• **YOUR INSTRUCTIONS**
Copy the lines below word for word, leaving out the pictures.
___ DATA LINES
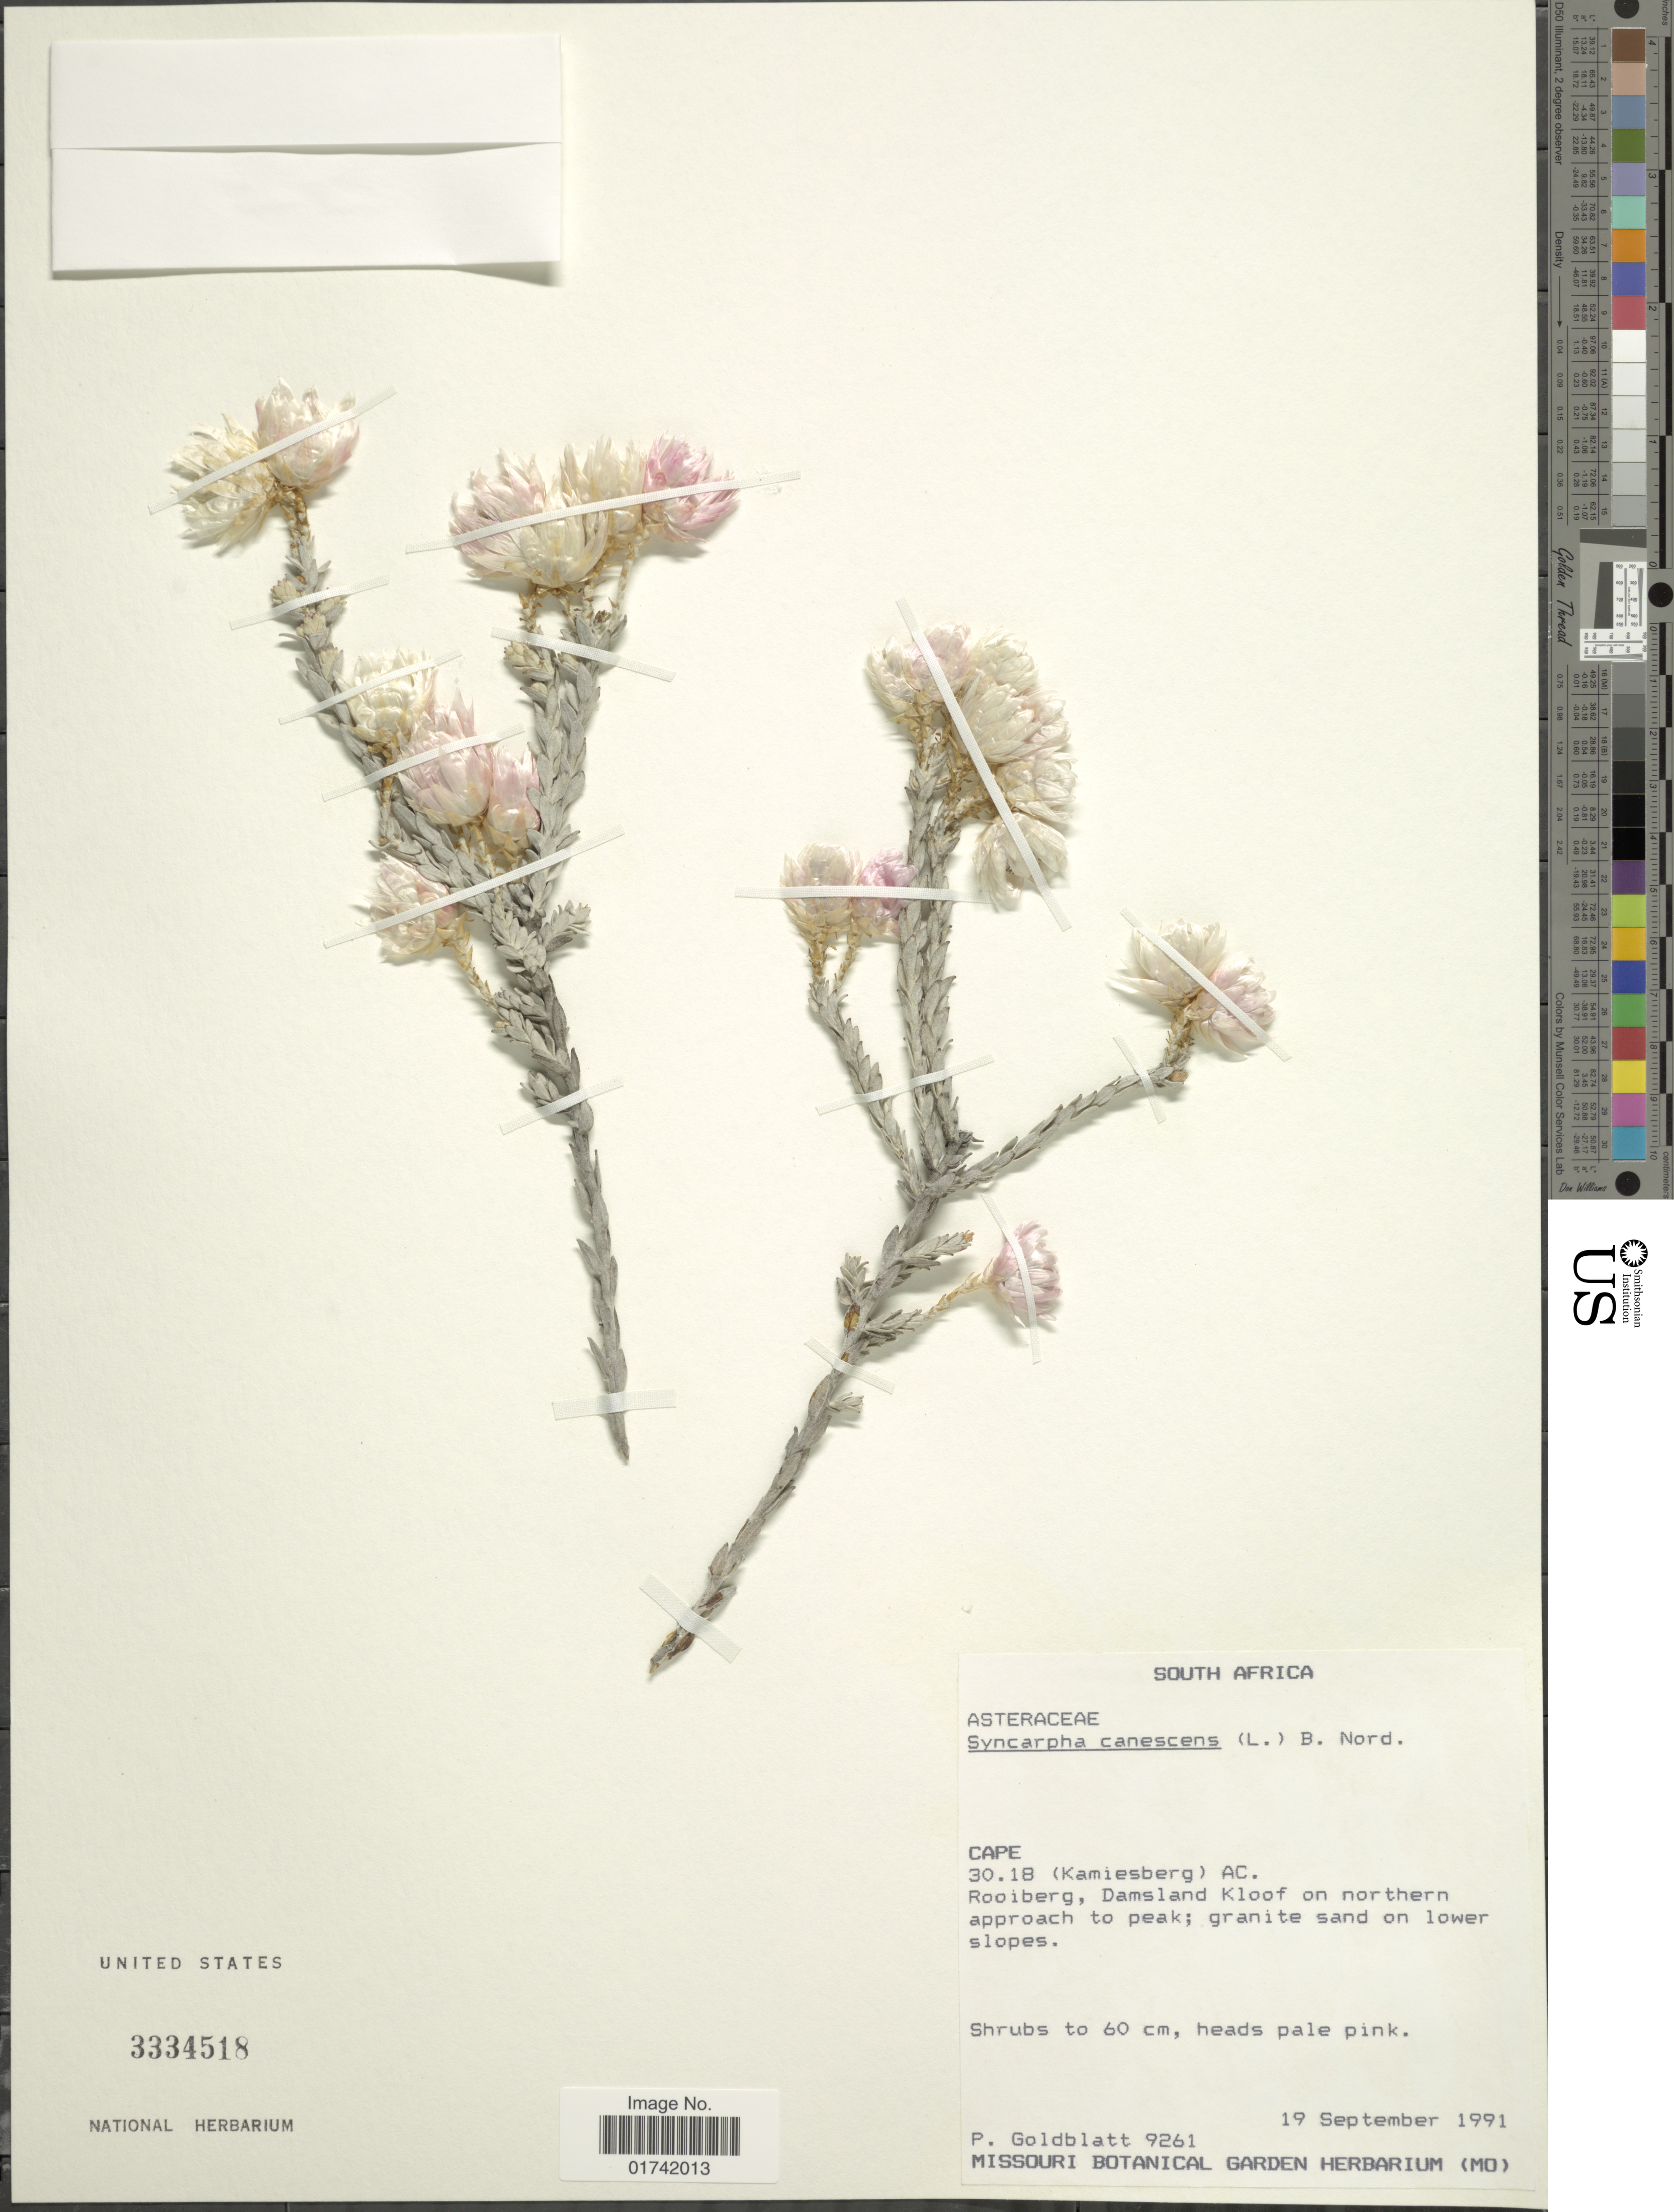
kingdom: Plantae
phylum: Tracheophyta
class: Magnoliopsida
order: Asterales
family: Asteraceae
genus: Helipterum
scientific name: Helipterum canescens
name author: DC.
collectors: P. Goldblatt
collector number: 9261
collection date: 1991-09-19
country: South Africa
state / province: Northern Cape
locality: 30.18 (Kamiesberg) AC. Rooiberg, Damsland Kloof on northern approach to peak.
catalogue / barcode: US 3334518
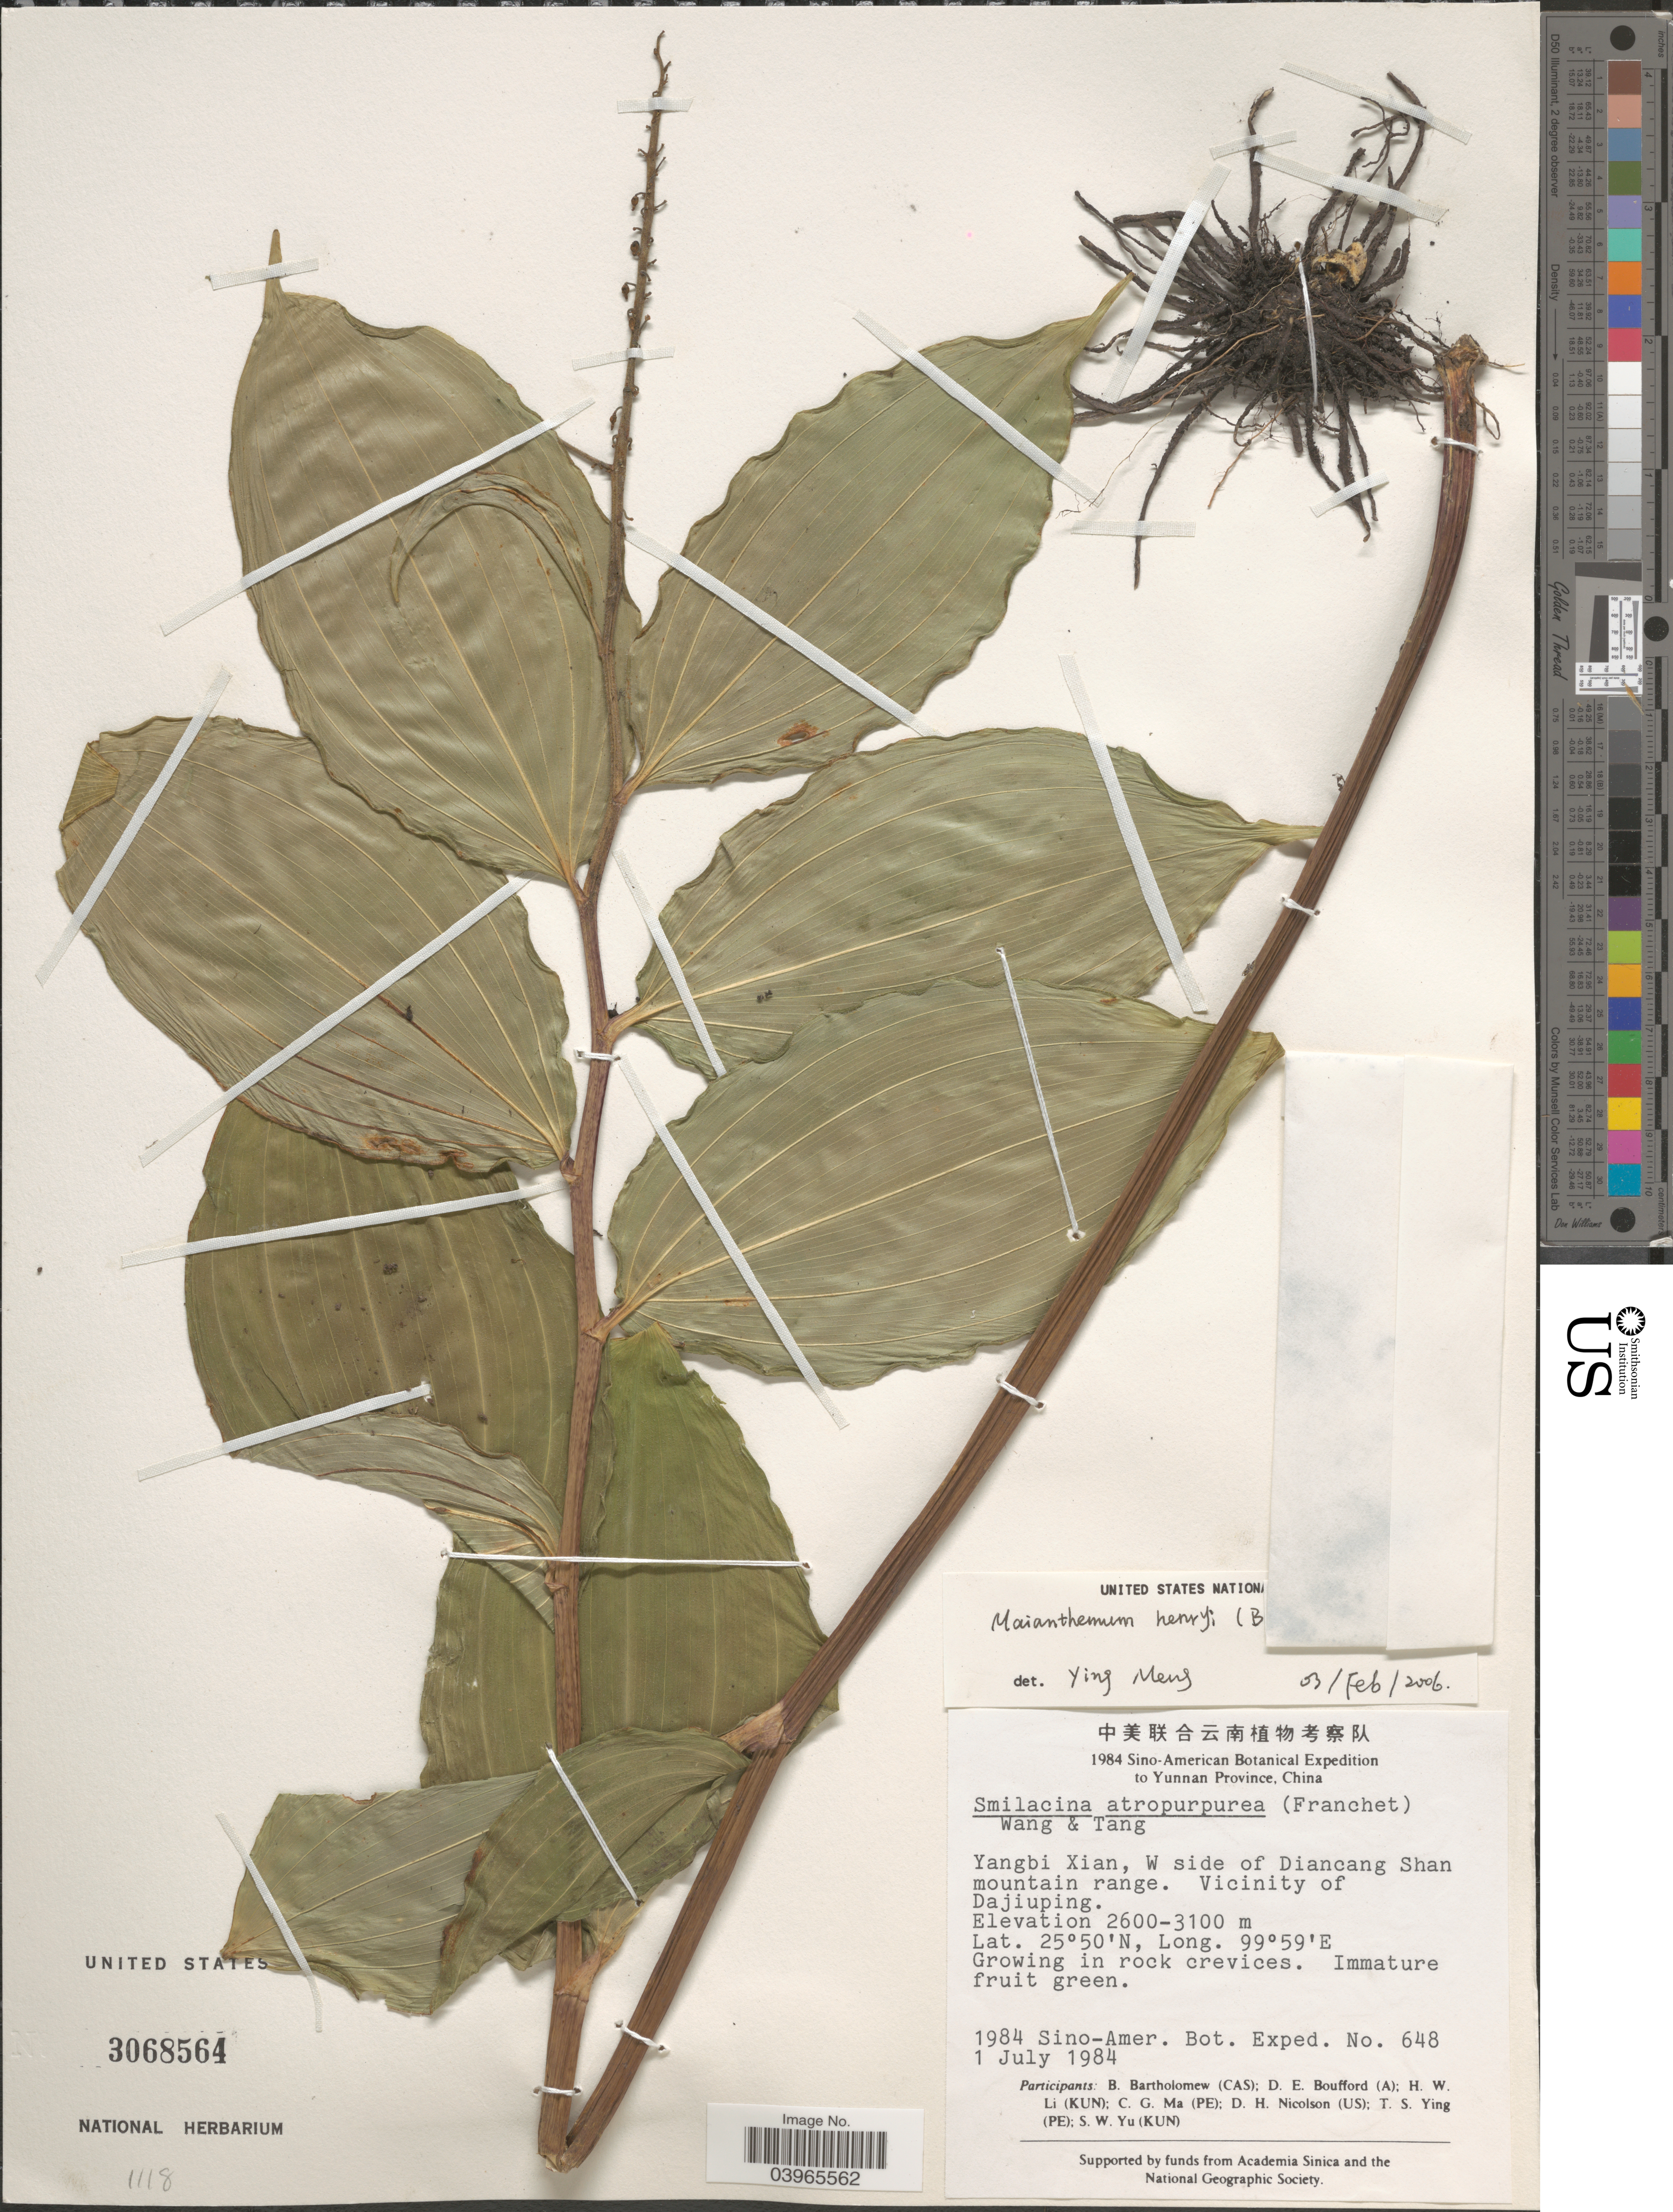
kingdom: Plantae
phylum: Tracheophyta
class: Liliopsida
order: Asparagales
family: Asparagaceae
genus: Maianthemum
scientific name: Maianthemum henryi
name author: (Baker) LaFrankie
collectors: Sino-Amer. Bot. Exped. 1984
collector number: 648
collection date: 1984-07-01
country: China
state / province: Yunnan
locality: Yangbi Xian, W side of Diancang Shan mountain range. Vicinity of Dajiuping.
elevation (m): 2600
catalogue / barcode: US 3068564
______
• **RESULT FOR THIS TASK**
kingdom: Plantae
phylum: Tracheophyta
class: Magnoliopsida
order: Asterales
family: Asteraceae
genus: Helipterum
scientific name: Helipterum canescens
name author: DC.
collectors: P. Goldblatt
collector number: 9261
collection date: 1991-09-19
country: South Africa
state / province: Northern Cape
locality: 30.18 (Kamiesberg) AC. Rooiberg, Damsland Kloof on northern approach to peak.
catalogue / barcode: US 3334518
kingdom: Plantae
phylum: Tracheophyta
class: Liliopsida
order: Asparagales
family: Asparagaceae
genus: Maianthemum
scientific name: Maianthemum henryi
name author: (Baker) LaFrankie
collectors: Sino-Amer. Bot. Exped. 1984
collector number: 648
collection date: 1984-07-01
country: China
state / province: Yunnan
locality: Yangbi Xian, W side of Diancang Shan mountain range. Vicinity of Dajiuping.
elevation (m): 2600
catalogue / barcode: US 3068564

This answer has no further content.